ーーそもそも、堤さんはなぜ料理人の道に?

昔からものを作ることが好きで、何かしらクリエイティブな仕事がしたかったんです。料理は、作ったものをすぐに評価してもらえるのがおもしろくて。通っていた大学を中退して、イタリアのトスカーナにあるアグリツーリズムの施設で寝泊まりしながら学びました。

ーーイタリア料理を選んだのはなぜだったのですか?

いろいろ理由はあるのですが、ひと言で言ってしまうと「パスタが好きだから」かな…。トマトソースのスパゲティが大好きなんですよ(笑)。

ーー明快ですね! その後はどうされたのでしょう?

イタリアから帰ってきて、21歳ぐらいで料理専門学校に入りました。その後はフレンチやイタリアン、和食のお店で働いたり、シェフを務めたり。ずっと「30代半ばには自分の店を持ちたい!」と思っていて、34歳の時に小さな店をオープンしました。

おいしんぐ!編集部

ナチュラルワインに出合い、大切なことに気付いた

ーーずっとナチュラルワインに的をしぼって出されていますよね。それはなぜですか?

今まで飲んできたワインと違う感じの惹き付けられ方をしたんです。何でおいしいんだろう? こんなに惹き付けられるんだろう? って考えていったら、「あ、人なんだ」ってわかって。

ーー「人」ですか?

···

- [指示 1]: 記録のうち、「What value does」を含む行から「Reading right to」を含む行までを、一字一句そのまま書き写してください。
- [指示 2]: 料理人の堤さんへのインタビューの続きを、最後の行の次から書き進めてください。
本文と記録は、互いに関係がありません。

- [入力データ]:
···

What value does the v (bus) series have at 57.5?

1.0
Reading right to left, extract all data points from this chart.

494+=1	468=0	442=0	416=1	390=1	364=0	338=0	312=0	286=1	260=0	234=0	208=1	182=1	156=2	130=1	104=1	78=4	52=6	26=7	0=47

···

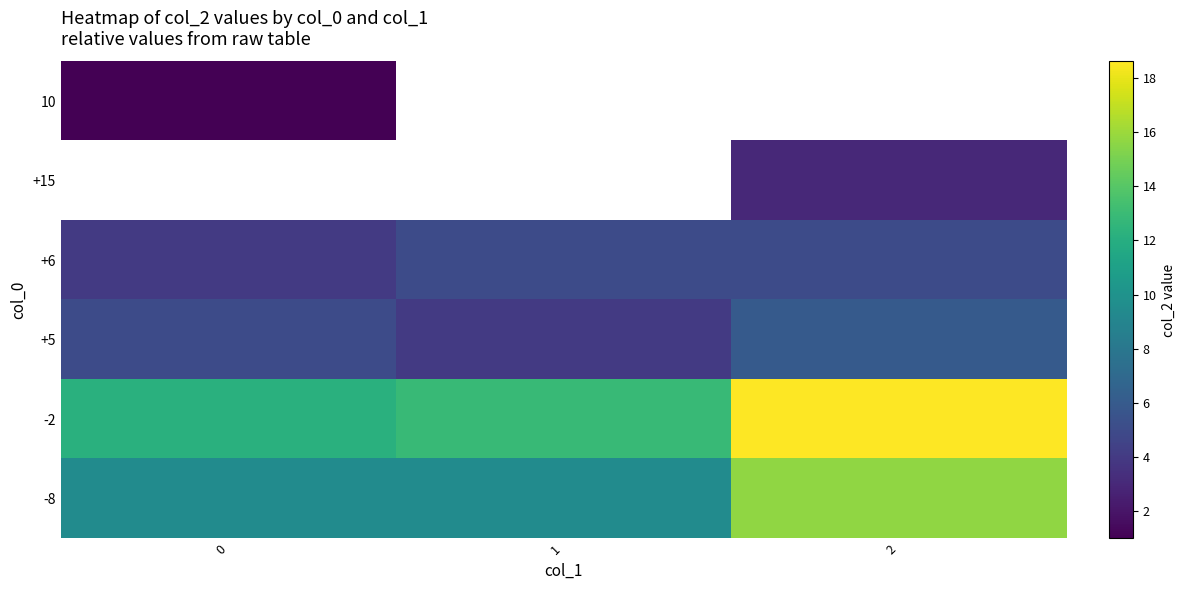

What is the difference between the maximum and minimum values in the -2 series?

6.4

···

- [解答欄 1]:
What value does the v (bus) series have at 57.5?

1.0
Reading right to left, extract all data points from this chart.

- [解答欄 2]:
人の顔が見える、熱意を感じられる…そんなワインが多かったんです。料理に対しても同じで、ぼくは科学的な調味料を使わないし、食材のおいしさが一番だと思っているんです。なぜこのトマトはおいしいんだろう?…そうか、糖度が高いからか…じゃあそれは誰がどこで、どんなふうに作っているんだろう?…って、自然と生産者に意識がいくようになったんです。

おいしんぐ!編集部

ーーなるほど。

「ワインも食材も、人が作っているものなんだ」と、ナチュラルワインを通して強く意識できたんですね。だからこそ今、生産者の方々とつながることができています。生産者以外にも、ワインに携わるインポーターさん、酒屋さん、それから同じワインを出している全国のお店の人たちとも知り合うことができて。これも全部、ナチュラルワインのおかげなんです。

ーー「わかる人にわかるワイン」を仕入れている人たち同士で結束できるんですね。

初めて会った人ともすぐ意気投合できちゃうんですよ(笑)。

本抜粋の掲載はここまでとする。